La guerra comercial entre Estados Unidos y China, iniciada formalmente en 2018 bajo la administración Trump, sigue marcando el pulso de la economía mundial.
Más allá de simples aranceles, esta confrontación evidencia una pugna estratégica por el dominio tecnológico, económico y geopolítico del siglo XXI.
Según datos de la Oficina del Representante de Comercio de EE.UU., hasta 2020 se impusieron aranceles sobre más de 370 mil millones de dólares en productos chinos. China respondió con medidas similares sobre bienes estadounidenses valorados en más de 110 mil millones de dólares. Esta dinámica redujo el comercio bilateral en más del 15% en su punto más álgido, afectando cadenas de suministro globales y provocando incertidumbre en los mercados.
Sin embargo, el impacto trasciende lo comercial. Estados Unidos busca frenar el avance chino en sectores estratégicos como la inteligencia artificial, 5G y semiconductores. De hecho, en 2022, el gobierno de Biden impuso nuevas restricciones a la exportación de chips avanzados a China, en un intento de preservar su supremacía tecnológica. En respuesta, China ha redoblado su inversión en innovación: el presupuesto nacional en I+D superó los 440 mil millones de dólares en 2023, un aumento del 10% respecto al año anterior, según el Ministerio de Ciencia y Tecnología de China.
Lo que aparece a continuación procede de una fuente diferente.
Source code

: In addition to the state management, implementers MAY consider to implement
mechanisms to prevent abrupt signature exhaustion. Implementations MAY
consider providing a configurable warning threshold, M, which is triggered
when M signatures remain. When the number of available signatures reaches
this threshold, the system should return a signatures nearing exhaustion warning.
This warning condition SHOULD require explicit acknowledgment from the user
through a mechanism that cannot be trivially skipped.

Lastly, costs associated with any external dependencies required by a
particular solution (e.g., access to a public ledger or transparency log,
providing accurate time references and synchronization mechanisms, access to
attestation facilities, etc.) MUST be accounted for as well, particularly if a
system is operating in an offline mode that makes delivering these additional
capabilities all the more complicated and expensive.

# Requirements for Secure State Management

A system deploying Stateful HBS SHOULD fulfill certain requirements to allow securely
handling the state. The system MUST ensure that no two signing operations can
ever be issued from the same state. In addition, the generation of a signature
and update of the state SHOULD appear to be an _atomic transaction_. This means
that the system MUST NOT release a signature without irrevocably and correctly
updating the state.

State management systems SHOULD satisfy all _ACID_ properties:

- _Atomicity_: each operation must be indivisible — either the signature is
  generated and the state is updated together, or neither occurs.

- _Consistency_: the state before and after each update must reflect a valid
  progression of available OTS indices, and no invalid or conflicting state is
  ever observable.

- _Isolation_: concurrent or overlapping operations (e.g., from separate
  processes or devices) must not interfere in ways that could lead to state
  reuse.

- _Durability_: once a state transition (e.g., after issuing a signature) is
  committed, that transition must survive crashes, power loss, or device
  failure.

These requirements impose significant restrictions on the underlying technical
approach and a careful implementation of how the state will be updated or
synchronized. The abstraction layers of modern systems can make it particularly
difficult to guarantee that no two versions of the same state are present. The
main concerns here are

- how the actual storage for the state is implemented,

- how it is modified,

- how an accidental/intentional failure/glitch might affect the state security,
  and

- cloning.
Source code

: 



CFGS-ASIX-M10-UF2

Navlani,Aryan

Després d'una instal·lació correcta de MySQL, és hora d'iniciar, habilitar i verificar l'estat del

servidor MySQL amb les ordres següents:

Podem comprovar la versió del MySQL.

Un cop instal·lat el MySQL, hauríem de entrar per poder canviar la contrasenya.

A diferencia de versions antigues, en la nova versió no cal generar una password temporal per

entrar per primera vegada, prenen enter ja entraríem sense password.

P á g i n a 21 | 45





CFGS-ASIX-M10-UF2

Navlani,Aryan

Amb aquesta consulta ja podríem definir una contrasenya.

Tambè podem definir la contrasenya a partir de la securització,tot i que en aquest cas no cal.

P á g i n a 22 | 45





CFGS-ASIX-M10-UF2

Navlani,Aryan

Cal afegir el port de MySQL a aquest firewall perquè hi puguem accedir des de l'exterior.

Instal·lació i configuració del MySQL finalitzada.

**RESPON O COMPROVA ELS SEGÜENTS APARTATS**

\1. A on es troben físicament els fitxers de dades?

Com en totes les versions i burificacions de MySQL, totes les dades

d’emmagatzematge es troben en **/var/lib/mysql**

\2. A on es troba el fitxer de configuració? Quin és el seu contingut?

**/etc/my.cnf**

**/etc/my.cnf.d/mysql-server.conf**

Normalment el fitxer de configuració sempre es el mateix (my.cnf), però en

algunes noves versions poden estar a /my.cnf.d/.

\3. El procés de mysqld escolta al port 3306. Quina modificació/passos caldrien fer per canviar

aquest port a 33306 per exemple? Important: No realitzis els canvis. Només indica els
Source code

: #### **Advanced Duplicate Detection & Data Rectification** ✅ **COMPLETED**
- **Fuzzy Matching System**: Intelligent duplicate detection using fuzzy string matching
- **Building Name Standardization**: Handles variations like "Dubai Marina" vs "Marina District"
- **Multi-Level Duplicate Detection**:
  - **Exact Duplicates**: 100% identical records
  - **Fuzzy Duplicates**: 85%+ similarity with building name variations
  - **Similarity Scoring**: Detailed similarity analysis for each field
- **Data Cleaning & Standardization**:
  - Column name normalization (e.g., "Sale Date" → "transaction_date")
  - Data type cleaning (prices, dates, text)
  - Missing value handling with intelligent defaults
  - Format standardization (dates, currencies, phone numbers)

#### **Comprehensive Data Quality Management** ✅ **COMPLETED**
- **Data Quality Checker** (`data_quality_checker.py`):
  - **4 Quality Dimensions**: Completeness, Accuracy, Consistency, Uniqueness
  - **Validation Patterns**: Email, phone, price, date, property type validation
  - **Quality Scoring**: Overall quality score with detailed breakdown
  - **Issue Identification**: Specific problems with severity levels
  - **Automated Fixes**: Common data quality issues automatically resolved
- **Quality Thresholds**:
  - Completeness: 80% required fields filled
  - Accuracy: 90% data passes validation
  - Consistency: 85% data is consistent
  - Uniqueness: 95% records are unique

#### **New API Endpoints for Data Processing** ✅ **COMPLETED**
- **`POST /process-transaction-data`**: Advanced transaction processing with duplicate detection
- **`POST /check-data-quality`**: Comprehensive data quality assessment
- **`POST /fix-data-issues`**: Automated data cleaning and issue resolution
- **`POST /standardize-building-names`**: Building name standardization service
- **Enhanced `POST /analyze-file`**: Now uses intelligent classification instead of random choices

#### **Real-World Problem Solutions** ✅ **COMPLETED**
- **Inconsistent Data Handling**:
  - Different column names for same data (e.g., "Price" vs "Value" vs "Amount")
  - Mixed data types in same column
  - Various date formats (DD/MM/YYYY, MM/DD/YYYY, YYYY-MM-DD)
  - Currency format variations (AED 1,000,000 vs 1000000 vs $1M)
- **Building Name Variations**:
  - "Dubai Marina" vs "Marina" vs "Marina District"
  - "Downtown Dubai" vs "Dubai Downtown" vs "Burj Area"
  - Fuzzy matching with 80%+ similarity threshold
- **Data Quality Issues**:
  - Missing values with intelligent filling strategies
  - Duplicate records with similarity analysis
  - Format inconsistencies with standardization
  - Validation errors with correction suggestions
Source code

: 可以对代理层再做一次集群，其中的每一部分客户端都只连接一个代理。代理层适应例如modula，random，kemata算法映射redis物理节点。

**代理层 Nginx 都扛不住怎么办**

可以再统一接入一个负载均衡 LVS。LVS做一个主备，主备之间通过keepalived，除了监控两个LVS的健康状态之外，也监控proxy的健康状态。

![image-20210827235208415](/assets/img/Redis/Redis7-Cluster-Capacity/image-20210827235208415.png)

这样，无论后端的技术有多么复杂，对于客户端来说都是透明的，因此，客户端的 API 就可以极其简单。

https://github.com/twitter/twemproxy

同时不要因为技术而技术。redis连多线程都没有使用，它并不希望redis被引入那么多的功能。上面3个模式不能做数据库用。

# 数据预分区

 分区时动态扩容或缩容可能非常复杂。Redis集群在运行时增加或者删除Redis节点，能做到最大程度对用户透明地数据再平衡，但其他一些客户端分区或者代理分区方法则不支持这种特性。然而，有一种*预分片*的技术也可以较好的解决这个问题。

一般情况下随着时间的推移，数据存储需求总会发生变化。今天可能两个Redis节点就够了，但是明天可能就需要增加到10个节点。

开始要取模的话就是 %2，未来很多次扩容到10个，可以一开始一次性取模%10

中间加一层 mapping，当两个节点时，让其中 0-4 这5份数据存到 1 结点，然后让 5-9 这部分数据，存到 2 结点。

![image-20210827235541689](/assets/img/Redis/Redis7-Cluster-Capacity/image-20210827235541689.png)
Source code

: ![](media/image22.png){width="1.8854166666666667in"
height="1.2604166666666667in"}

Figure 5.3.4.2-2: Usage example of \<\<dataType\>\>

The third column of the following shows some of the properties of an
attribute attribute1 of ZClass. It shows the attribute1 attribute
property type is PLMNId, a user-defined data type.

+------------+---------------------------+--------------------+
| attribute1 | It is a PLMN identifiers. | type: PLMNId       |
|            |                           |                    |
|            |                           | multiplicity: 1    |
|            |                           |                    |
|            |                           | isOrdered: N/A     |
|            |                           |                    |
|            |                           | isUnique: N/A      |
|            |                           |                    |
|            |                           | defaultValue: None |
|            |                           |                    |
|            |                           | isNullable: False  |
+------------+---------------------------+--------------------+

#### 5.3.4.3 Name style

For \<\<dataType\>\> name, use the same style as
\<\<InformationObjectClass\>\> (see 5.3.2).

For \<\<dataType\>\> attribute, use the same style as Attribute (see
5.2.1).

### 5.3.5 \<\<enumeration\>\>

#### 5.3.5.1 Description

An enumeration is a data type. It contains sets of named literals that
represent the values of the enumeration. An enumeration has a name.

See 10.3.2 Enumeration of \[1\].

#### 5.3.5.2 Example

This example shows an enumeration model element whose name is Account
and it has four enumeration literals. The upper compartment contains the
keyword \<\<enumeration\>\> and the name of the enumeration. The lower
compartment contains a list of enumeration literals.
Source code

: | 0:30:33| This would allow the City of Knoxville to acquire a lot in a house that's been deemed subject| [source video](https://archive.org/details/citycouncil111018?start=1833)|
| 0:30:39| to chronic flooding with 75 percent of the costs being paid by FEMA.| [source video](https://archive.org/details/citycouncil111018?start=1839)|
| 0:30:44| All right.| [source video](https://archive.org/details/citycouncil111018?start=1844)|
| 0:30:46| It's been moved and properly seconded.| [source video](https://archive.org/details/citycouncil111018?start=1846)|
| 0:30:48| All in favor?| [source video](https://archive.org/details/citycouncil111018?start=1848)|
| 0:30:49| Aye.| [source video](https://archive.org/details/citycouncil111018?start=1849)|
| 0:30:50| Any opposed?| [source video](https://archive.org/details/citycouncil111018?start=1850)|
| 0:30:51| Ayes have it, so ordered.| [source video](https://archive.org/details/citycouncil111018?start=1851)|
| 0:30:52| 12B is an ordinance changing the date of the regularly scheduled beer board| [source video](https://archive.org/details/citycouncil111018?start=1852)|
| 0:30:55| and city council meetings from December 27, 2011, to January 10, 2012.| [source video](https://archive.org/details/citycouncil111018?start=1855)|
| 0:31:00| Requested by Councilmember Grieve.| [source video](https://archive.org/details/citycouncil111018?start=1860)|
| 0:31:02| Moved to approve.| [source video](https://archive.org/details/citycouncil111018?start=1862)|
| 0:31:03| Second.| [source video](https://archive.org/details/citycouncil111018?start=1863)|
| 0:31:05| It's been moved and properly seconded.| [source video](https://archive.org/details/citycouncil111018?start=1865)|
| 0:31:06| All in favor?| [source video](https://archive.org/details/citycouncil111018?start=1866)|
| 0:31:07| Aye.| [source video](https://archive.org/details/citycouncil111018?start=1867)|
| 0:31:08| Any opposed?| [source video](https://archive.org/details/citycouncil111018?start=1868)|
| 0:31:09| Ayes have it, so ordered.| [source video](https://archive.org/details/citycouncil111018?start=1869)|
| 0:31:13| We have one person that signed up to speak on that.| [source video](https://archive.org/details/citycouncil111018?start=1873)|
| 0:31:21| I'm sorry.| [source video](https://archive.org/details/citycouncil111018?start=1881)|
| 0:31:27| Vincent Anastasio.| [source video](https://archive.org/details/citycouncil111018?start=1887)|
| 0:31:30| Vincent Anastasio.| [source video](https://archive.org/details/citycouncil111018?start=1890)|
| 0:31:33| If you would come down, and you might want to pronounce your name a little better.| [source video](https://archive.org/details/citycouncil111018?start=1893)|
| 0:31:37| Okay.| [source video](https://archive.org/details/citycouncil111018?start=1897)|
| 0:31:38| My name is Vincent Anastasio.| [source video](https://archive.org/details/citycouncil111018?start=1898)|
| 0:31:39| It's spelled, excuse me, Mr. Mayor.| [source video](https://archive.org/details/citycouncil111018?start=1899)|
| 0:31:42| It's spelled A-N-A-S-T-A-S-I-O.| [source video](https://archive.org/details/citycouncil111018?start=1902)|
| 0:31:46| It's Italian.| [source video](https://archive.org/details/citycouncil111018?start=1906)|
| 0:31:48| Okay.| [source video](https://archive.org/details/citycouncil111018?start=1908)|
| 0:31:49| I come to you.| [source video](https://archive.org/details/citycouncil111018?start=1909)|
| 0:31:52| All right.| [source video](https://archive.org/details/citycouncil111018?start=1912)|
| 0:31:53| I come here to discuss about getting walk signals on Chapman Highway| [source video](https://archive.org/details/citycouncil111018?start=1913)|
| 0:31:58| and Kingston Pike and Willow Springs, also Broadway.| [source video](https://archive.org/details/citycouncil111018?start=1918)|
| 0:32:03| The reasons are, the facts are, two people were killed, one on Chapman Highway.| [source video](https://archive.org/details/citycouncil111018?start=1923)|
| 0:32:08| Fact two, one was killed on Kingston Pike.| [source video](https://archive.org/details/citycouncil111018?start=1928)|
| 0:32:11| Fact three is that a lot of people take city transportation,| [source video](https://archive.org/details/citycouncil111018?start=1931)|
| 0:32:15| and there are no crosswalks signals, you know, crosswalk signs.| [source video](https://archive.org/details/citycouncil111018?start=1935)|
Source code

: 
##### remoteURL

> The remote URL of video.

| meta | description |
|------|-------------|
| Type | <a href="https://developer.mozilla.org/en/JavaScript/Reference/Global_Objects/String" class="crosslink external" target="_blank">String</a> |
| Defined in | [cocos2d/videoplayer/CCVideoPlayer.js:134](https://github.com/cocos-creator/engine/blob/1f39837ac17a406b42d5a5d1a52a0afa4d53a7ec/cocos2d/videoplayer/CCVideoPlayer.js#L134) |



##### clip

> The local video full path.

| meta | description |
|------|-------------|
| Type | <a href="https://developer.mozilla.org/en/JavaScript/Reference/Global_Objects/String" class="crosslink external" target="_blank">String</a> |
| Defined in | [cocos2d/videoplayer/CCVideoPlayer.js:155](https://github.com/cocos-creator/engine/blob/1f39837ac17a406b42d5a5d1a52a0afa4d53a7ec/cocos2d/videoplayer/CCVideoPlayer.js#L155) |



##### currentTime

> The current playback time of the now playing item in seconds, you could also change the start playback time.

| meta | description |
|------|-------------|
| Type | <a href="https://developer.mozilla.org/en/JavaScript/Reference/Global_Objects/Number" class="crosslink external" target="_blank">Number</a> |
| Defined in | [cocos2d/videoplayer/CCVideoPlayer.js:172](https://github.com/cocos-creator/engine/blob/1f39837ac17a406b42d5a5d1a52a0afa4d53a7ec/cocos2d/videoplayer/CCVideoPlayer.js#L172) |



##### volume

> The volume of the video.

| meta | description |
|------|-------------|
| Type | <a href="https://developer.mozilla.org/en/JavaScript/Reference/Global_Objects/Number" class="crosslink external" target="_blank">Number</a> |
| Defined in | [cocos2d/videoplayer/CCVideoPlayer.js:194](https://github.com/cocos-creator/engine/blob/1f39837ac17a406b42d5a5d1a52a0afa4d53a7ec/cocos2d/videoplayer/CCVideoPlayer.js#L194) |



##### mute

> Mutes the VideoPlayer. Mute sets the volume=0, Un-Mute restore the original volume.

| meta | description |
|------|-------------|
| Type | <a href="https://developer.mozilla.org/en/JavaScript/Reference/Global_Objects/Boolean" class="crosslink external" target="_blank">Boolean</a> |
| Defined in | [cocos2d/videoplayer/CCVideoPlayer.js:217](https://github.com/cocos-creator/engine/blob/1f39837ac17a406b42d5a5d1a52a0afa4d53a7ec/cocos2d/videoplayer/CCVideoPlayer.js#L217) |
Ambas potencias están reconfigurando sus relaciones comerciales con terceros. Estados Unidos impulsa la llamada «friendshoring», trasladando producción a países aliados como México o Vietnam, mientras China fortalece su influencia a través de la Iniciativa de la Franja y la Ruta y nuevos tratados como la RCEP. El costo real de esta guerra no es solo económico, sino estructural: la fragmentación del comercio global. Según el FMI, una división en bloques comerciales rivales podría reducir el PIB mundial en hasta un 7%. La rivalidad EE.UU.-China ya no es un desacuerdo comercial, sino una carrera por definir el orden económico del futuro.